Instruction => Only a number is required: how many lines of the material contain the word "yang"?

Excerpted records =>
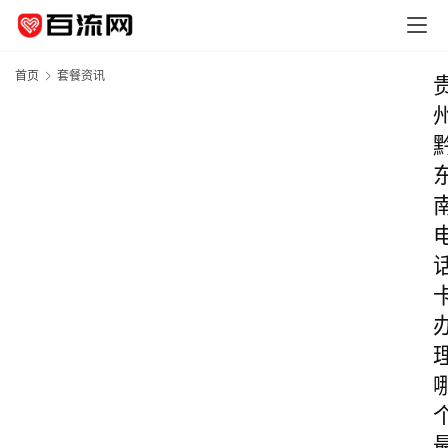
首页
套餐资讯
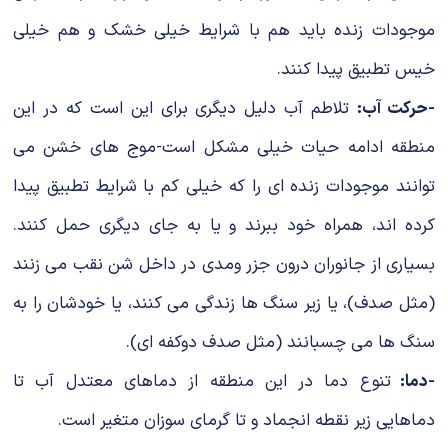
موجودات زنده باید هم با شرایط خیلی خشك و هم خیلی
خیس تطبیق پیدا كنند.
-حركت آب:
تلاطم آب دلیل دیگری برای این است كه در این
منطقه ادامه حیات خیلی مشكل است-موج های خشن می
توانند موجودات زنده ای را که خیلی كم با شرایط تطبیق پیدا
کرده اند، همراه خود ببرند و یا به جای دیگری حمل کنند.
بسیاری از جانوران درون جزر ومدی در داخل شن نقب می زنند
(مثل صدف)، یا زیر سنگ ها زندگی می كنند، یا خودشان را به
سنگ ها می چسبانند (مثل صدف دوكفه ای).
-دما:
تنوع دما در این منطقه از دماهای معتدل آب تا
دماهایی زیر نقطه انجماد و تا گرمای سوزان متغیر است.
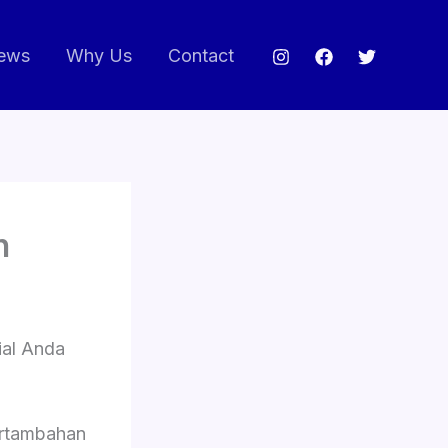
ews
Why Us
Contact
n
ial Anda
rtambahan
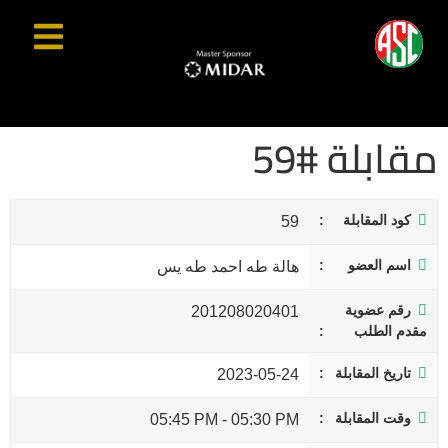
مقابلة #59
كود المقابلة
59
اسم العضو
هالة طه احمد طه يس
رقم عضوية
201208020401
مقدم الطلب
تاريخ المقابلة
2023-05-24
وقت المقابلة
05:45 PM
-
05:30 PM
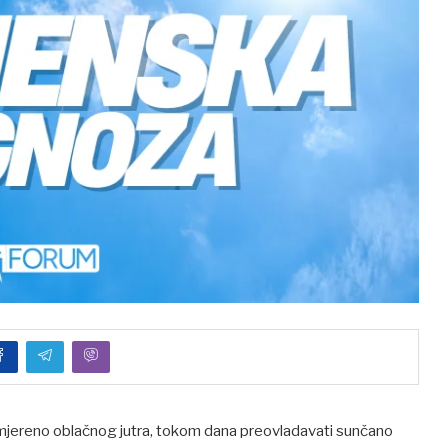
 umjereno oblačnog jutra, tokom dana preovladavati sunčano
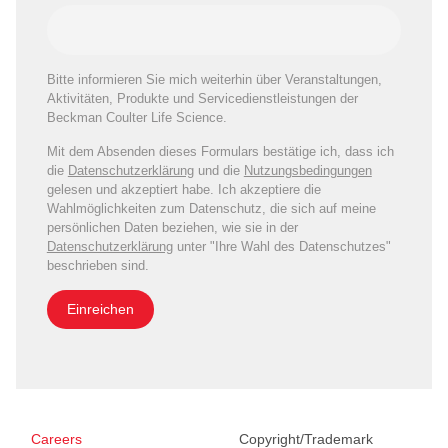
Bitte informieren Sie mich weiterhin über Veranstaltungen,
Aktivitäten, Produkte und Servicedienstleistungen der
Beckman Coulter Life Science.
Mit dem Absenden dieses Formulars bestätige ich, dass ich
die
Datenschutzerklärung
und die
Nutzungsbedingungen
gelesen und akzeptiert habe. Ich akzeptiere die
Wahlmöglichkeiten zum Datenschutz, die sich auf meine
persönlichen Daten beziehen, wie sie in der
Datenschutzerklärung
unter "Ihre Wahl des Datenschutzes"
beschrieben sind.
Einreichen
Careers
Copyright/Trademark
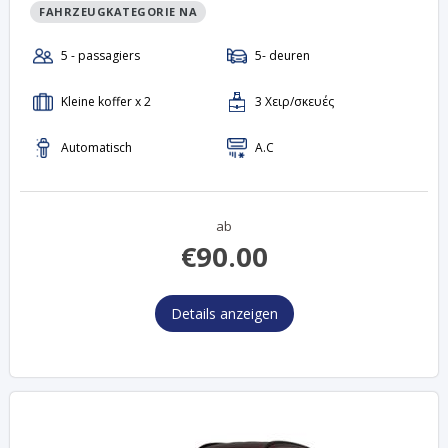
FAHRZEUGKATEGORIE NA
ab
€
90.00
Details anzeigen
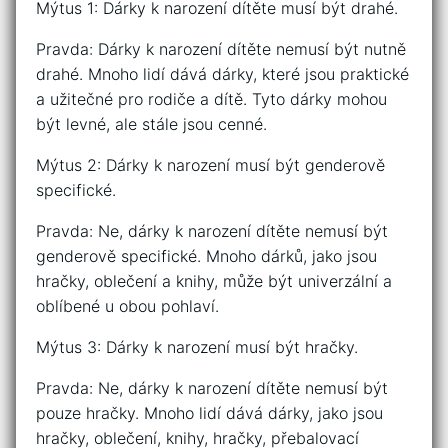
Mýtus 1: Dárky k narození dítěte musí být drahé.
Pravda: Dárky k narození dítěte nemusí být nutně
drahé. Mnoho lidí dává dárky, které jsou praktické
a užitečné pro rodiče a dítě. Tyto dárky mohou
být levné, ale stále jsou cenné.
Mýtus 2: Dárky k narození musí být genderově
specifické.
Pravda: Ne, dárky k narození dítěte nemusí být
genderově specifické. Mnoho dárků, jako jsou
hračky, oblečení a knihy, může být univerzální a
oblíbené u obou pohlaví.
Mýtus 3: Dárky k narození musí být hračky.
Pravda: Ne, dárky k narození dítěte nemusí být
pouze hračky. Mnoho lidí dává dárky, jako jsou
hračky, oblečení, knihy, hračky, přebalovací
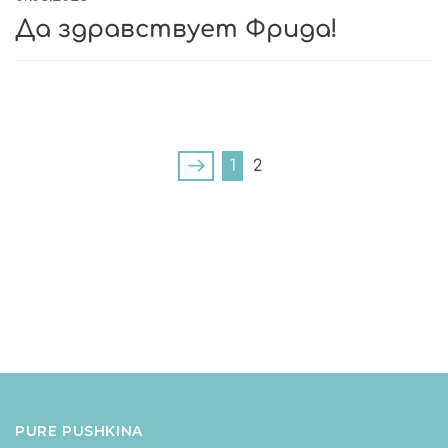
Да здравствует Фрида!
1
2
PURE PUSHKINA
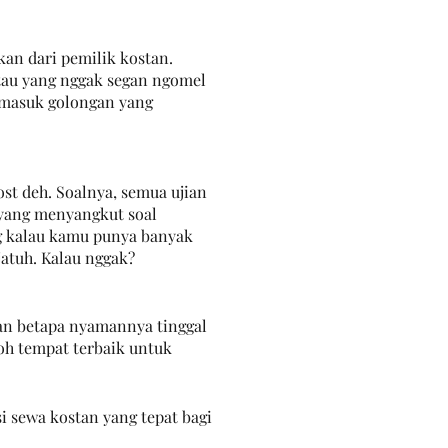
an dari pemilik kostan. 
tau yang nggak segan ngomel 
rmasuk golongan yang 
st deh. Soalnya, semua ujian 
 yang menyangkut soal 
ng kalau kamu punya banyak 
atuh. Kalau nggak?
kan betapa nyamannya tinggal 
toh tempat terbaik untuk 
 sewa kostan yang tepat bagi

Reply to the exercise => 4